Beta-blockers, applied topically or used systemically, constitute a new and promising treatment modality. In several recent studies, oral Propranolol has shown remarkable regression in patients with eyelid capillary hemangiomas with induced amblyopia, up to as old as 5 years of age (8, 9, 10). Topical beta-blockers have also been shown to be effective for cutaneous capillary hemangiomas (11). The mechanism of action is multivariate and includes vasoconstriction, decreased expression of bFGF and VEGF which are present during the growth phase of the capillary hemangioma (12), as well as the triggering of apoptosis (13). The side effects of beta-blocker therapy include shortness of breath and bradycardia, hence oral propranolol therapy is contraindicated in patients with asthma. The paradigm of medical therapy for capillary hemangioma is changing with the promising results of the beta-blockers. Several randomized control trials are currently underway.


Surgical:

Laser photocoagulation with pulsed-dye laser has been used to stimulate regression of cutaneous hemangiomas. It is currently recommended as adjunctive therapy for very superficial lesions.

Surgical excision remains an option. However, complete excision is difficult as the hemangiomas tend to be unencapsulated. The potential for hemorrhage is also high, therefore surgical excision is reserved for lesions that are refractory to medical or other forms of therapy yet are still causing vision loss.

Recently, embolization by interventional radiology has reported good outcomes as an alternative to resection.

In addition to treating the hemangioma, it is important to manage the patient’s visual rehabilitation with optimal refraction and occlusive therapy concurrently.


Associations:

In a child with a capillary hemangioma, it may be necessary to look for associated syndromes, such as PHACES (Posterior fossa malformations, Hemangiomas, Arterial anomalies, Coarctation of the aorta, Eye abnormalities, Sternal clefting and supraumbilical raphe), especially if the hemangioma involves more than one dermatome. Maffucci syndrome is another one where the patient has multiple cutaneous and visceral hemangiomas. Kasabach-Merritt syndrome is a consumptive thrombocytopenic coagulopathy where platelets are rapidly sequestered within the vascular lesion. Although rare, this is a condition with high mortality which requires prompt management by multiple subspecialists (14).


References

1. Frieden, I. J. et al. Pediatr Dermatol 2005;22:383–406.

2. “Ophthalmic Pathology and Intraocular Tumors.” Basic and Clinical Science Course. American Academy of Ophthalmology. 2010-2011.
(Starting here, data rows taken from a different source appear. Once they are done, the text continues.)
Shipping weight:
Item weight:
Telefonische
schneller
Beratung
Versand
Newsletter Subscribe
3. “Pediatric Ophthalmology and Strabismus.” Basic and Clinical Science Course. American Academy of Ophthalmology. 2010-2011.

4. Drolet, B.A. et al. “Hemangiomas in Children.” N Eng J Med 1999;341:173-181.
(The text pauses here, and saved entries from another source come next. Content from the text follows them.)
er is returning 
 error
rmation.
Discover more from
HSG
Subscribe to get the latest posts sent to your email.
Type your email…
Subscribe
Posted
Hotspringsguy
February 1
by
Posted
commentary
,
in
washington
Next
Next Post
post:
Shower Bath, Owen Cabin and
5. Schwartz, S. et al. J AAPOS 2007;11:577–583.

6. Coats, D. K. et al. “SubTenon’s infusion of steroids for treatment of orbital hemangiomas.” Ophthalmology 2003;110:1255–1259.
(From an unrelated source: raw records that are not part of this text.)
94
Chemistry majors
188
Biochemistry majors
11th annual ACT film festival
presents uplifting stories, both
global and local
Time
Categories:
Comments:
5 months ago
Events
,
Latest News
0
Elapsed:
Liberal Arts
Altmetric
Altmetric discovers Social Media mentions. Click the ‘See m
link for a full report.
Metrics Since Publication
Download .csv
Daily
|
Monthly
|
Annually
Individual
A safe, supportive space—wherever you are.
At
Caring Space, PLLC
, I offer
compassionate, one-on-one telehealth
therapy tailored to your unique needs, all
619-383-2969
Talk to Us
7. Wilson, M.W. et al. “Low-dose cyclophosphamide and interferon alfa 2a for the treatment of capillary hemangioma of the orbit.” Ophthalmology 2007;114:1007–1011.

8. Vassallo, P. et al. “Treatment of Infantile Capillary Hemangioma of the Eyelid with Systemic Propranolol.” Am J Ophth. 2012 Sep 8.

9. Thooumazet F. et al. “Efficacy of Systemic Propranolol for Severe Infantile Haemangioma of the Orbit and Eyelid: A Case Study of Eight Patients.” Br J Ophth. 2012;96(3):370-4.

10. Missoi, T.G. et al. “Oral Propranolol for Treatment of Periocular Infantile Hemangiomas.” Arch Ophth. 2001;129(7):899-903.

11. Chambers, C.B. et al. “A Controlled Study of Topical 0.25% Timolol Maleate Gel for the Treatment of Cutaneous Infantile Capillary Hemangiomas.” Ophth Plast Recon Surg. 2012;28(2):103-6.

12. D’Angelo, G. et al. “cAMP-dependent protein kinase inhibits the mitogenic action of vascular endothelial growth factor and fibroblast growth factor in capillary endothelial cells by blocking Raf activation.” J Cell Biochem 1997;67:353-66.

13. Sommers Smith, S.K. et al. “Beta blockade induces apoptosis in cultured capillary endothelial cells.” In Vitro Cell Dev Biol Anim 2002;38:298-304.

14. Hall, G. "Kasabach–Merritt syndrome: pathogenesis and management". Br J Haematol 2001;112(4):851–62.